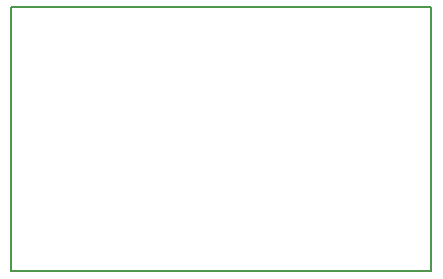
<source format=gbr>
G04 #@! TF.FileFunction,Profile,NP*
%FSLAX46Y46*%
G04 Gerber Fmt 4.6, Leading zero omitted, Abs format (unit mm)*
G04 Created by KiCad (PCBNEW 4.0.7) date 2017 November 14, Tuesday 05:37:29*
%MOMM*%
%LPD*%
G01*
G04 APERTURE LIST*
%ADD10C,0.076200*%
%ADD11C,0.150000*%
G04 APERTURE END LIST*
D10*
D11*
X170180000Y-106680000D02*
X134620000Y-106680000D01*
X134620000Y-106680000D02*
X134620000Y-84328000D01*
X170180000Y-84328000D02*
X170180000Y-106680000D01*
X134620000Y-84328000D02*
X170180000Y-84328000D01*
M02*

</source>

TASK:
Search the preceding listing for the word "format" and pull out every line that holds it.

RESULT:
<source format=gbr>
G04 Gerber Fmt 4.6, Leading zero omitted, Abs format (unit mm)*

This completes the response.